Como a senhora avalia esta política? É algo que acentua a segregação entre negros e brancos no Brasil? Por quê?
Eu avalio esta política como uma importação indevida de um modelo que foi pensado para solucionar problemas de outras realidades. Quem pretende implementar no Brasil o modelo de ação afirmativa dos Estados Unidos esquece a realidade americana de segregação racial institucionalizada e as diferenças estruturais que existiram e ainda existem em relação à formação histórica e social de cada povo. Isto não quer dizer, obviamente, que as ações afirmativas no Brasil não sejam válidas. Mas devemos ter em mente e batalhar para que o modelo a ser implantado aqui decorra da análise do nosso próprio contexto. Cotas sociais, no Brasil, fazem muito mais sentido, pois aqui negro rico vira branco e branco pobre vira negro.

Qual sua opinião sobre os critérios de seleção, para quem se inscreve às vagas das cotas para negros?
Os critérios são variados. Do meu ponto de vista, o único possível é a autoidentificação, que apesar de eventualmente trazer a possibilidade de fraudes, é o único aceitável do ponto de vista jurídico. Cito o exemplo da UnB. Em pleno século XXI, a UnB resolveu instalar um Tribunal Racial, de composição secreta, que com base em critérios secretos, define quem é branco e quem é negro no Brasil. Em um País altamente miscigenado, como o Brasil, saber quem é ou não negro vai muito além da aparência. Após a Nigéria, somos o país com maior carga genética africana do mundo. Nesse sentido, importa mencionar a recente pesquisa de ancestralidade genômica realizada em líderes negros brasileiros pelo geneticista Sérgio Pena. Na ocasião, observou-se que a aparência de uma pessoa diz muito pouco em relação a ancestralidade. O sambista Neguinho da Beija-Flor, por exemplo, possui 67,1% de ascendência europeia. A mesma coisa pode ser afirmada em relação a ginasta Daiane dos Santos e a atriz Ildi Silva, nas quais a ascendência europeia é maior do que a africana. Assim, no Brasil, há brancos na aparência que são africanos na ancestralidade. E há negros, na aparência, que são europeus na ascendência.

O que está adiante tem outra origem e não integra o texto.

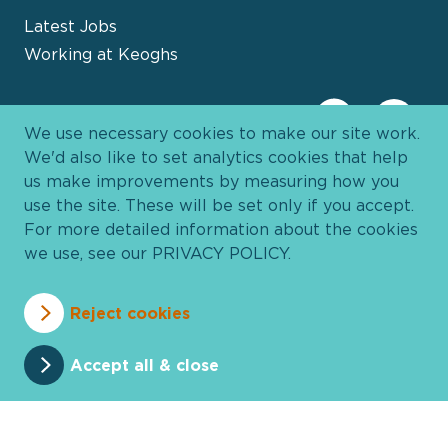
Latest Jobs
Working at Keoghs
We use necessary cookies to make our site work.
We'd also like to set analytics cookies that help
us make improvements by measuring how you
use the site. These will be set only if you accept.
For more detailed information about the cookies
we use, see our
PRIVACY POLICY
.
Davies Group
© 2026 All Rights Reserved
Reject cookies
Privacy Policy
Cookie Policy
Terms and Conditions
Accessibility
Anti Slavery
Pricing
Accept all & close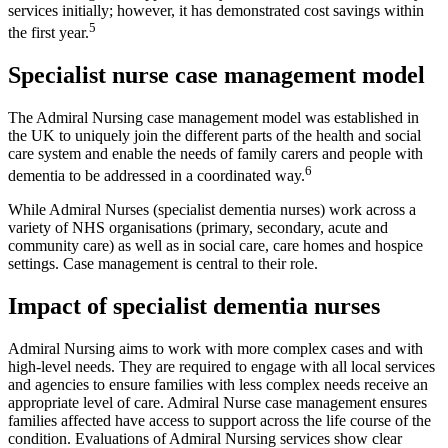
services initially; however, it has demonstrated cost savings within
5
the first year.
Specialist nurse case management model
The Admiral Nursing case management model was established in
the UK to uniquely join the different parts of the health and social
care system and enable the needs of family carers and people with
6
dementia to be addressed in a coordinated way.
While Admiral Nurses (specialist dementia nurses) work across a
variety of NHS organisations (primary, secondary, acute and
community care) as well as in social care, care homes and hospice
settings. Case management is central to their role.
Impact of specialist dementia nurses
Admiral Nursing aims to work with more complex cases and with
high-level needs. They are required to engage with all local services
and agencies to ensure families with less complex needs receive an
appropriate level of care. Admiral Nurse case management ensures
families affected have access to support across the life course of the
condition. Evaluations of Admiral Nursing services show clear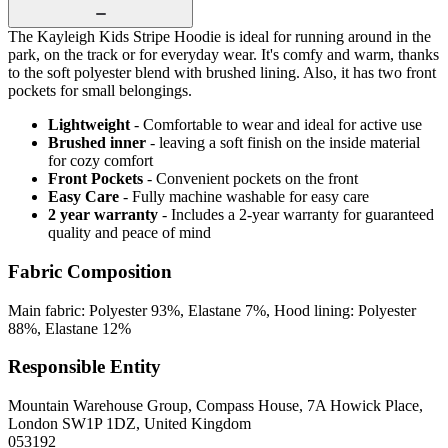
The Kayleigh Kids Stripe Hoodie is ideal for running around in the
park, on the track or for everyday wear. It's comfy and warm, thanks
to the soft polyester blend with brushed lining. Also, it has two front
pockets for small belongings.
Lightweight
- Comfortable to wear and ideal for active use
Brushed inner
- leaving a soft finish on the inside material
for cozy comfort
Front Pockets
- Convenient pockets on the front
Easy Care
- Fully machine washable for easy care
2 year warranty
- Includes a 2-year warranty for guaranteed
quality and peace of mind
Fabric Composition
Main fabric: Polyester 93%, Elastane 7%, Hood lining: Polyester
88%, Elastane 12%
Responsible Entity
Mountain Warehouse Group, Compass House, 7A Howick Place,
London SW1P 1DZ, United Kingdom
053192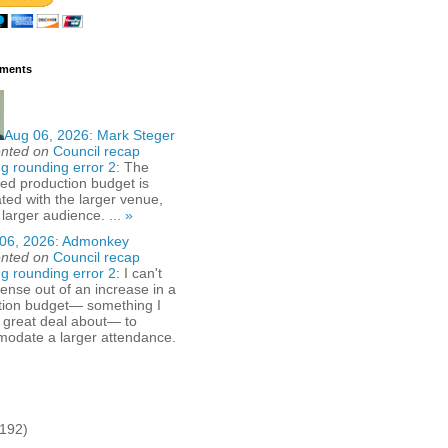
ments
Aug 06, 2026:
Mark Steger
nted on
Council recap
g rounding error 2
: The
ed production budget is
ted with the larger venue,
 larger audience. ...
»
06, 2026:
Admonkey
nted on
Council recap
g rounding error 2
: I can't
nse out of an increase in a
tion budget— something I
 great deal about— to
odate a larger attendance.
(192)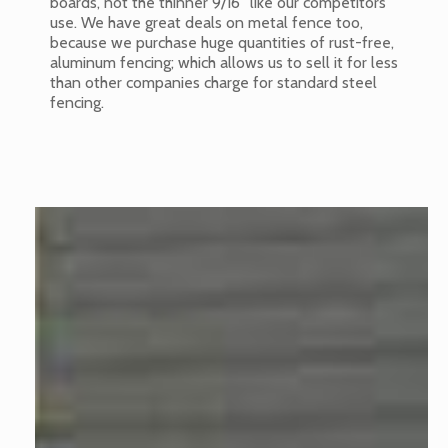
boards, not the thinner 9/16” like our competitors
use. We have great deals on metal fence too,
because we purchase huge quantities of rust-free,
aluminum fencing; which allows us to sell it for less
than other companies charge for standard steel
fencing.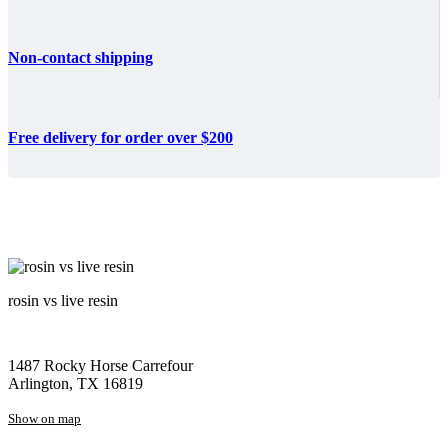
Non-contact shipping
Free delivery for order over $200
rosin vs live resin
1487 Rocky Horse Carrefour
Arlington, TX 16819
Show on map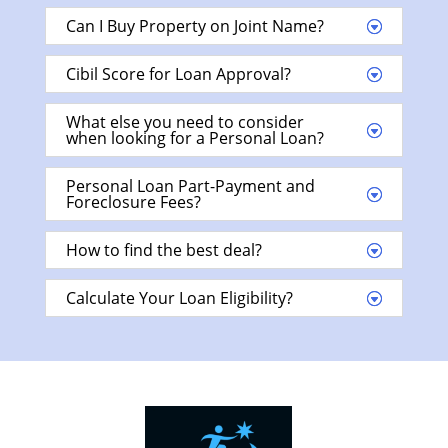
Can I Buy Property on Joint Name?
Cibil Score for Loan Approval?
What else you need to consider
when looking for a Personal Loan?
Personal Loan Part-Payment and
Foreclosure Fees?
How to find the best deal?
Calculate Your Loan Eligibility?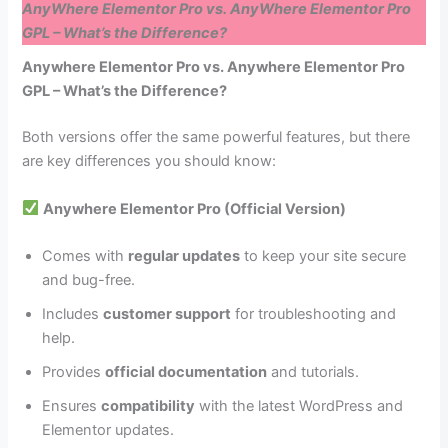
AnyWhere Elementor Pro vs. AnyWhere Elementor Pro
GPL – What’s the Difference?
Anywhere Elementor Pro vs. Anywhere Elementor Pro
GPL – What’s the Difference?
Both versions offer the same powerful features, but there
are key differences you should know:
Anywhere Elementor Pro (Official Version)
Comes with
regular updates
to keep your site secure
and bug-free.
Includes
customer support
for troubleshooting and
help.
Provides
official documentation
and tutorials.
Ensures
compatibility
with the latest WordPress and
Elementor updates.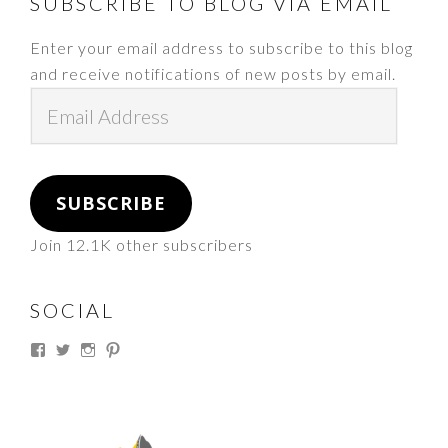
FOOTER
SUBSCRIBE TO BLOG VIA EMAIL
Enter your email address to subscribe to this blog
and receive notifications of new posts by email.
Email
Address
SUBSCRIBE
Join 12.1K other subscribers
SOCIAL
View
View
View
View
thesouthdakotacowgirl’s
@thesdcowgirl’s
@thesdcowgirl’s
@thesdcowgirl’s
profile
profile
profile
profile
on
on
on
on
Facebook
Twitter
Instagram
Pinterest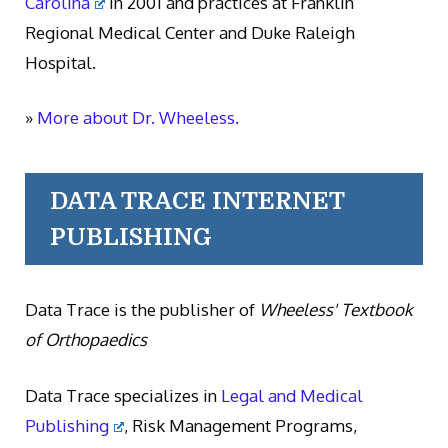
Carolina
in 2001 and practices at Franklin
Regional Medical Center and Duke Raleigh
Hospital.
»
More about Dr. Wheeless.
DATA TRACE INTERNET
PUBLISHING
Data Trace is the publisher of
Wheeless' Textbook
of Orthopaedics
Data Trace specializes in
Legal and Medical
Publishing
, Risk Management Programs,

Quais medidas realmente ajudariam a acabar com o preconceito no Brasil?
A educação e a punição exemplar em relação a quem pratica o crime de racismo.

A senhora acredita que aqui, o preconceito racial contra negros se manifesta de maneira velada? Como se pode lutar contra isso?

Acredito que no Brasil as pessoas têm vergonha de se assumirem preconceituosas. No entanto, não considero que isso é ruim, pelo contrário, acredito que isso é um grande passo na construção de uma sociedade mais fraterna e solidária. Não podemos estimular que as pessoas declarem os seus preconceitos, pelo contrário, temos de repetir que o preconceito é uma bobagem e que a cor da pele não quer dizer nada, diante do caráter. Cada indivíduo é formado por 25 mil genes, dos quais apenas 10 dizem respeito à cor. É preciso esclarecer: raças não existem. Somos todos seres-humanos. Pensar em dividir direitos com base na cor, criando um modelo de País racializado, quando se sabe que raças não existem, para mim é um grande retrocesso.